U.K. Screen, the trade association for the film and TV facilities sector, presented the industry’s feedback to the government with advice from U.K. VFX house Double Negative and Saffery Champness, accountancy specialists in U.K. and international film and television tax incentives during a consultation on the changes.
VFX house Double Negative’s managing director Alex Hope, whose company’s output includes work on Hunger Games: Catching Fire, Rush, Thor: The Dark World and Captain Phillips, said: “Adjusting the film tax relief so that it reflects changes in the production process will enable the U.K. industry to capitalize on its strengths in VFX and cutting-edge production technologies. This makes financial and creative sense.”
In number terms, Hope pointed out that VFX budgets can now account for 10 percent-50 percent of a project’s overall budget, which can be $40 million (£25 million) on just one film.
“Digital technologies have transformed the film-making process, and will continue to do so, giving film-makers new ways to tell their stories,” Hope said.
“It is vital that the U.K. has an integrated approach to the digital future of the film industry. Today’s announcement is crucial in giving VFX companies confidence to continue investing in their U.K.-based operations and generating further growth for film and the creative industries.”?

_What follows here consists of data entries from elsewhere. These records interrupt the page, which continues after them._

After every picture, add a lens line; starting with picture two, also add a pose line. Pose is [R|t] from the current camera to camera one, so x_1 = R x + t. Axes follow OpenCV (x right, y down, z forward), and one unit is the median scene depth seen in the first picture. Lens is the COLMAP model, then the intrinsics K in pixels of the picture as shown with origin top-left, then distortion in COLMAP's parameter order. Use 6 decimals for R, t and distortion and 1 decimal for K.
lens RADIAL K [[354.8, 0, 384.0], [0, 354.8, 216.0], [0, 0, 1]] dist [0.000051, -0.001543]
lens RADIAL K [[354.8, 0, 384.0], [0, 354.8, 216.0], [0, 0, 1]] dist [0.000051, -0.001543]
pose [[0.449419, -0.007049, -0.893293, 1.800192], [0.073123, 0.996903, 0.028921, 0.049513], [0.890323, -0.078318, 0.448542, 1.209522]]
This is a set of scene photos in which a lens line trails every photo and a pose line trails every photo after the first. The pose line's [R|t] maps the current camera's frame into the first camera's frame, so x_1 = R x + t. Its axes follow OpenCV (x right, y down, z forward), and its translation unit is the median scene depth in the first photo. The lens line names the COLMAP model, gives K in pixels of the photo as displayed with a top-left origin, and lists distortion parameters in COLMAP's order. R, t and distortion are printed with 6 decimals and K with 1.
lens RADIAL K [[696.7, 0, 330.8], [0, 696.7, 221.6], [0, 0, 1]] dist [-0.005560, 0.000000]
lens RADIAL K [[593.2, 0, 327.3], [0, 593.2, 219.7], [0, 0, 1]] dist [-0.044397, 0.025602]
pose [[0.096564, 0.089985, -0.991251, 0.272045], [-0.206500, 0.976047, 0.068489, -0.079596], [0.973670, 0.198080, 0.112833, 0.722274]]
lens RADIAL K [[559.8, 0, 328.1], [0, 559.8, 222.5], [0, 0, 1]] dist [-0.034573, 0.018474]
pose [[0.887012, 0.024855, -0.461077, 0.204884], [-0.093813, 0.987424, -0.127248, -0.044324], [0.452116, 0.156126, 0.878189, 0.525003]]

John Graydon, partner at U.K. accounting firm Saffery Champness, said: “The changes mean that large-budget films will receive more tax relief and find it easier to qualify.”
He also noted that the new measures “more closely reflect changes in the film-making process which have a direct bearing on international producers and their decision making in bringing VFX work to the U.K.”
And Graydon also noted that lowering the minimum U.K. spend requirement to 10 percent and adjusting the cultural test “will allow more productions to come to the U.K., and will also help U.K. independent production companies develop co-production partnerships and in turn open up creative and commercial opportunities for U.K. companies, cast and crew.”
Adrian Wootton, who is both chief executive of the British Film Commission and Film London, the latter being the government backed agency tasked with attracting inward investment to the capital and push the U.K. as a destination for producers, said the fiscal incentives were a foundation for a healthy industry here.
“The U.K. is home to world-class film-making talent and expertise which help drive the industry forward, as demonstrated recently by the U.K.-produced and critically-acclaimed Gravity. However, in order to continue to attract business to the U.K. in a fiercely competitive global marketplace, our industry must be underpinned by effective fiscal incentives.”
Wootton described the introduction of the tax relief in 2007 as a “game changer” adding that Thursday’s tax announcement “ensures we can continue to grow our industry, boosting the U.K. economy and creating British jobs; it will also encourage the production of more culturally British projects.”
Charles Moore, one of the partners at media law firm Wiggin, who helped steer the tax break for high end TV through said Thursday’s changesis “further public recognition by the government not only of the opportunities for growth of the U.K. creative industries in a global market but of the valuable contribution these sectors make to the country’s economy.”
He added that the changes “are likely to mean an increased number of films being attracted to the UK to utilize its world-class VFX houses, thereby addressing the current loss of such work to overseas suppliers.”